Hi,
There certainly is some loss of performance to be expected.
Unfortunately there is not an easy answer on how much performance loss there would be as there are many factors.
To name just a few.
You have to take into account that the host OS (Windows 7) was not designed as a host for virtualisation.
Instead it was designed to be used as a desktop OS, so it is tuned for desktop use.
Then there can be a certain load at the host OS that will cause a slow down in the guest.
Eg. your physical hardware is bound to a certain number of Input/output operations per second, so if the host is reading/writing at the disk for another application then that means the maximum read/write performance that can be achieved will be less.
On top of that there's the extra layer. Your guest OS uses it's normal operating system calls to write to disk, but in reality it is just passing on those reads/writes to the host OS.
It is the host OS that does the writing.
Then there's the potential common performance measurements mistake.
For example if you take a few snapshots and then go try to do a read (or write) test, it will be much slower.
Why? Because now it has to read multiple times from disk in order to read that one sector from disk.

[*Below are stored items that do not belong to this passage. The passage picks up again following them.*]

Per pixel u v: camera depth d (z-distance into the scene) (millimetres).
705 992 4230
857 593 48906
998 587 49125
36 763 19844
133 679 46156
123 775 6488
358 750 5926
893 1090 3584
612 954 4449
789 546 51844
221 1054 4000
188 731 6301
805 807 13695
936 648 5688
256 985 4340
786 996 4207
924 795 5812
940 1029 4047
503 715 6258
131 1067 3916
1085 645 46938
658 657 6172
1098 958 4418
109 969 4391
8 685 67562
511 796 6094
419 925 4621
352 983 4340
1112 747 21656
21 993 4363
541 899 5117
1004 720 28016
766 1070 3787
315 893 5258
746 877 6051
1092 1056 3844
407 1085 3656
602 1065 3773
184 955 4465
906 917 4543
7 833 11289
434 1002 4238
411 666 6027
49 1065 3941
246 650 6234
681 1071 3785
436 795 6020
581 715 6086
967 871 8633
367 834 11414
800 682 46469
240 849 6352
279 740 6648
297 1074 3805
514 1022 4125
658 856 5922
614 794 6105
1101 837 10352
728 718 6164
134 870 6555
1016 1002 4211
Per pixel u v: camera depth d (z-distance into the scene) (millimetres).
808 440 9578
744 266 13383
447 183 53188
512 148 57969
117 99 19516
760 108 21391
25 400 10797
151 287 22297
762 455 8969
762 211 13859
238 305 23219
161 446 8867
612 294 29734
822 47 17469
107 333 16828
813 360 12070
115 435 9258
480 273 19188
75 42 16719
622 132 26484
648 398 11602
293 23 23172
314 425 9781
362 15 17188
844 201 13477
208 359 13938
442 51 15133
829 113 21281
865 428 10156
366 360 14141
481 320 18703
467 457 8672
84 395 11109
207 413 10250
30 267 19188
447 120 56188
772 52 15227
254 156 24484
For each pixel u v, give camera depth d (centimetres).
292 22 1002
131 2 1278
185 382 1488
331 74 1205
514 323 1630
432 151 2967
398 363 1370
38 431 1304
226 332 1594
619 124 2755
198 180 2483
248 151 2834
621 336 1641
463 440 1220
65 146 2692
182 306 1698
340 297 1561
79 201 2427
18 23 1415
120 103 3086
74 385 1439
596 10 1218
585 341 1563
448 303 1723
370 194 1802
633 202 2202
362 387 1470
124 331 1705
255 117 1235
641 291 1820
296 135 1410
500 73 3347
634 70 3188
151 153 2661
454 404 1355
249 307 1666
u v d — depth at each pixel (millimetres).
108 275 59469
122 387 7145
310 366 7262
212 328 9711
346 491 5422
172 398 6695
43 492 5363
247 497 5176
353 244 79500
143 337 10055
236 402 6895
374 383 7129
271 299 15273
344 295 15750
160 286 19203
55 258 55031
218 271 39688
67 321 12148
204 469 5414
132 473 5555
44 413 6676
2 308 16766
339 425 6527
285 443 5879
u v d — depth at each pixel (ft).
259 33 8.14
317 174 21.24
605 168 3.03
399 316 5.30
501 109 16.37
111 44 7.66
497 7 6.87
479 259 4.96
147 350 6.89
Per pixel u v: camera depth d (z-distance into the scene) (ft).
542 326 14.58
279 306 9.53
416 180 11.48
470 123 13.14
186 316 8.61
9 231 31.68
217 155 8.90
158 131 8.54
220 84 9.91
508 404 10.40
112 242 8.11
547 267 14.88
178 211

If you really want to get maximum performance then you probably should test with a pre-allocated disk as growing the virtual disk size while you are speed test writing to it will also slow things down.
On top of all that, your IO is now also more dependent on things like RAW CPU power, is your host or guest swapping to disk?
Is the RAM backing (.vmem) file being written too.
As you see, there's not an easy answer, but hopefully this gives you a bit of a better insight in things.